* ARTICLE
[start]

A line which begins (...) will be treated as a continuation of indented matter (following on from some break-off such as a source quotation). A line which begins (-X) will be treated as if it were (X), but indented one tab stop further in, like so:

Finally, bracketed asterisks are considered to be bullets. Thus:

    (*) Do I dare to eat a peach? (T. S. Eliot)
    (*) You sit on the veranda drinking tea and your ducklings swim on the pond,
    and everything smells good... and there are gooseberries. (Anton Chekhov)

becomes:

§10. Text placed between vertical strokes will be set in a fixed-space, code style font, thus. This paragraph appears in the web you are reading thus:

    @ Text placed between vertical strokes will be set in a fixed-space, code
    style font, |thus|. This paragraph appears in the web you are reading thus:

This notation may be inconvenient if you need the vertical stroke character for something else, especially as the notation is used both in code comments and in paragraph commentary. But both notations can be configured in the Contents page of a web, thus:

Code In Code Comments Notation: Off
Code In Commentary Notation: %%

This example would turn off the feature in code comments, but allow it in paragraph commentary; we would then need to write...

    @ Text placed between vertical strokes will be set in a fixed-space, code
    style font, %%thus%%. This paragraph appears in the web you are reading thus:

§11. A line written thus:

    >> The monkey carries the blue scarf.

is typeset as an extract of text thus:

The monkey carries the blue scarf.

(This is a feature used for Inform 7 "code" samples, those being essentially natural language text.)

§12. Code samples and other extraneous matter. When is code not code? When it's an extract of text being displayed for documentation reasons, is the answer. We can include this like so:

    = (text)
    Here is my sample bit of text.
    = (undisplayed text)

This is assumed to be plain text, and is syntax-coloured (or rather, not) as such, but otherwise it's woven as code. Using the word undisplayed before text tells Inweb to do so less showily, on HTML weaves:

    = (undisplayed text)

Sometimes, though, we do want syntax colouring. If in fact it is a hypothetical piece of code from the program — for example, a demonstration of an API, but for reading and not to be compiled — we can instead write:

    = (text as code)

and the text will then be treated visually exactly as the surrounding program is. If, on the other hand, it's a sample piece of code from a different language altogether, we can specify which:

    = (text as ACME)

This will then be syntax-coloured following the rules for ACME (or any other language supported by Inweb).

Note that if your web is written in, for example, C, then these are subtly different:

    = (text as C)

[end]

[Dataset entries]
[start]

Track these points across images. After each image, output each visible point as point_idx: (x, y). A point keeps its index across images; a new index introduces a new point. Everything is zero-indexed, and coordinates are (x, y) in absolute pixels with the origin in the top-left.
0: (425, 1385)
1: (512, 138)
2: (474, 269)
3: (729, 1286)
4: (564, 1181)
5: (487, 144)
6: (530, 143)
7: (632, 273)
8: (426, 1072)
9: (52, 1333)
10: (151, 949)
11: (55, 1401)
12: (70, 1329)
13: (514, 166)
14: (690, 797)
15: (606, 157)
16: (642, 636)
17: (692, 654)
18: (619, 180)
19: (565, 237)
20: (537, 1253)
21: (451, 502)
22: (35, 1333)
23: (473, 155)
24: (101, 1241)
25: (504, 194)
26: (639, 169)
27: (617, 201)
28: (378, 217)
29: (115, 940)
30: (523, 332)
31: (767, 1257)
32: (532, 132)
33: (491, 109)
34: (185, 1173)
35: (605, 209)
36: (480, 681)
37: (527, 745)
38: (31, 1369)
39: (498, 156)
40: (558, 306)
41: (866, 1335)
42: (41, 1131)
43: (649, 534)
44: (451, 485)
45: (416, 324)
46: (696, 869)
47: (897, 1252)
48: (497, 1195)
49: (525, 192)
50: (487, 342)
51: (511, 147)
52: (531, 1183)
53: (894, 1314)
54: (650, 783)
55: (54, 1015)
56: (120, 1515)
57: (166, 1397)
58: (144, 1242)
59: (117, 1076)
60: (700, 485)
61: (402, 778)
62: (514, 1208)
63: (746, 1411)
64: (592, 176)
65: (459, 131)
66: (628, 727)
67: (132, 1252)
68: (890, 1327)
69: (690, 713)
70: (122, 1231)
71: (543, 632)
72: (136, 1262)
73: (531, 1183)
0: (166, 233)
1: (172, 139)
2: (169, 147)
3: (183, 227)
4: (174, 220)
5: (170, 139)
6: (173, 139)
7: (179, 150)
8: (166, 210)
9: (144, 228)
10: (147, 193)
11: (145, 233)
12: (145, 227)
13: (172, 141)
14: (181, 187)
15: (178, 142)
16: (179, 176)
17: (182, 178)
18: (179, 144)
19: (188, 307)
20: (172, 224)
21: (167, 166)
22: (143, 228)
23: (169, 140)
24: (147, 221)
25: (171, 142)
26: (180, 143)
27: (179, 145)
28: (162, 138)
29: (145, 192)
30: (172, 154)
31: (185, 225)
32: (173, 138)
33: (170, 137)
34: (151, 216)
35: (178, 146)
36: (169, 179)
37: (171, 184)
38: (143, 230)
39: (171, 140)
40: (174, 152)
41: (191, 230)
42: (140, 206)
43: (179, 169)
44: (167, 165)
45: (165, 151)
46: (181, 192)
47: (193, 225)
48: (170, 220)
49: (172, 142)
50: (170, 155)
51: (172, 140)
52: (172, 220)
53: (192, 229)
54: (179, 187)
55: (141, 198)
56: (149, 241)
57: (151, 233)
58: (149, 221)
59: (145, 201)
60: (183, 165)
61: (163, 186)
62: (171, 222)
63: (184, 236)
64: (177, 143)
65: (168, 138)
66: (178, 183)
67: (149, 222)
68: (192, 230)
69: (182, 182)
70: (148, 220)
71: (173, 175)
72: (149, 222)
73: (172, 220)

[end]

* EXERCISE INSTRUCTIONS
- A) List every distinct notation in the Inweb documentation excerpt that begins with an equals sign followed by a parenthesized specifier.
- B) Duplicate the Inweb documentation excerpt from "is typeset as" up to and including "bit of text.".
- C) Go on with the Inweb documentation excerpt from the point at which it stops.

* TASK ANSWERS
- A)
= (text)
= (undisplayed text)
= (text as code)
= (text as ACME)
= (text as C)

- B)
is typeset as an extract of text thus:

The monkey carries the blue scarf.

(This is a feature used for Inform 7 "code" samples, those being essentially natural language text.)

§12. Code samples and other extraneous matter. When is code not code? When it's an extract of text being displayed for documentation reasons, is the answer. We can include this like so:

    = (text)
    Here is my sample bit of text.

- C)
    = (text as code)

The difference is that syntax-colouring in the first case doesn't know the names of any surrounding functions or data structures; in the second case, it knows the names of all those in your program.

Samples of code are, uniquely, allowed to end mid-way in a paragraph (unlike real code): placing a = on the left margin allows the commentary to resume. For example,

    = (text as ACME)
        BEQ .adjustXRegister
    =
    ...which is essential in order to restore the state of

§13. Extract files. Many programs can only properly function if accompanied by a configuration file of some kind: a set of default preferences, for example, or some other associated data. This is not part of the program, and will instead be read in every time the program runs.

To explain such a program properly, one really needs to explain this sidekick file as well. So Inweb provides a feature for including these files inside the body of a web, as what are called "extracts". For example:

    = (text to magic-settings.txt)
        top-hat-capacity = 6 rabbits
        cabinet-trapdoor = closed
    =

The result weaves like so:

    top-hat-capacity = 6 rabbits
    cabinet-trapdoor = closed

When the web is tangled, the file magic-settings.txt will be created with these contents and placed alongside the main tangled output, i.e., usually in the web's Tangled directory.

There can be up to 10 differently-named extract files. If there are multiple extracts naming the same file — for example, if we also have:

    = (text to magic-settings.txt)
        marked-card = 6 of clubs
    =

which weaves like so:

    marked-card = 6 of clubs

then the extracts are tangled together into one file. So the result of the two example extracts above, after tangling, would be a single file which reads:

    top-hat-capacity = 6 rabbits
    cabinet-trapdoor = closed
    marked-card = 6 of clubs

§14. Links. URLs in the web are automatically recognised and a weave to HTML will make them into links. For example:

    For further reading, see: https://en.wikipedia.org/wiki/How_to_Avoid_Huge_Ships.

For further reading, see: https://en.wikipedia.org/wiki/How_to_Avoid_Huge_Ships.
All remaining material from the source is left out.